On Feb 11, 2010, at 9:41 PM, Johann Höchtl wrote:
In a presentation of Guy Steele for ICFP 2009 in Edinburgh: http://www.vimeo.com/6624203 he "considers foldl and foldr" harmful as they hinder parallelism because of "Process first element, then the rest" Instead he proposes a divide and merge aproach, especially in the light of going parallel.
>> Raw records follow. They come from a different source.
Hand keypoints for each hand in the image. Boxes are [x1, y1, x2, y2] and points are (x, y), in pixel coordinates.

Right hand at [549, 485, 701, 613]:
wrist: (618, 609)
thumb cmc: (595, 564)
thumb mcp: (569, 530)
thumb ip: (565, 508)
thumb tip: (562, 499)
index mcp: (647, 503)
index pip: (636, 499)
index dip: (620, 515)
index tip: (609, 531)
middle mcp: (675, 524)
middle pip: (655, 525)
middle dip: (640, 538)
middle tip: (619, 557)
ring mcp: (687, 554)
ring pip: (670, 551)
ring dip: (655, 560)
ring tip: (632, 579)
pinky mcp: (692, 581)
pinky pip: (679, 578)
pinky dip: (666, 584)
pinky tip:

I think I first heard about that issue in the 80s. Let me just take an Erlang perspective on this for a few minutes. Ignoring types, the classic foldl in Erlang (which is strict) is foldl(F, A, [X|Xs]) -> foldl(F, F(X, A), Xs); foldl(_, A, []) -> A. In a strict language, you have to wait for F to finish before you can go on to the next element. In a non-strict language, you don't. The interesting question is how far F can get just given X, before it has to look at A. Suppose we can factor F(X, A) into G(H(X), A) where H is rather time-consuming, but G is cheap (maybe it's an add). So we write foldl_map(G, H, A, [X|Xs]) -> foldl_map(G, H, G(H(X), A), Xs); foldl_map(_, _, A, []) -> A. Now we can parallelise it. We'll spark off a separate thread for each call of H. pfoldl_map(G, H, A, Xs) -> Outer = self(), Pids = [spawn(fun () -> Outer ! {self(),H(X)} end || X <- Xs], foldl(G, A, [receive {Pid,Val} -> Val end | Pid <- Pids]). If N is the length of the list and G is O(1) we have O(N) time to traverse the list and O(N) time to collect and fold the results. The H calculations can take place in parallel. Provided each H calculation is expensive enough, we may not _care_ about the O(N) bits. In fact, if they aren't, we probably shouldn't be worrying about parallelism here. The problem exists when we *can't* factor F(X, A) into G(H(X), A) with a cheap G and costly H. Then divide-and-parallel-conquer using k-way trees gives us a computation depth of $\log_k N$ calls of G waiting for results to come back. As I say, I met this stuff in the 80s. It's hardly news. Indeed, if I remember correctly, back when Occam was hot stuff people were worried about PAR i = 0 for n ... which forks n processes. Doing that one at a time in the parent process takes O(n) time. I believe something was done about making this work by recursive bisection.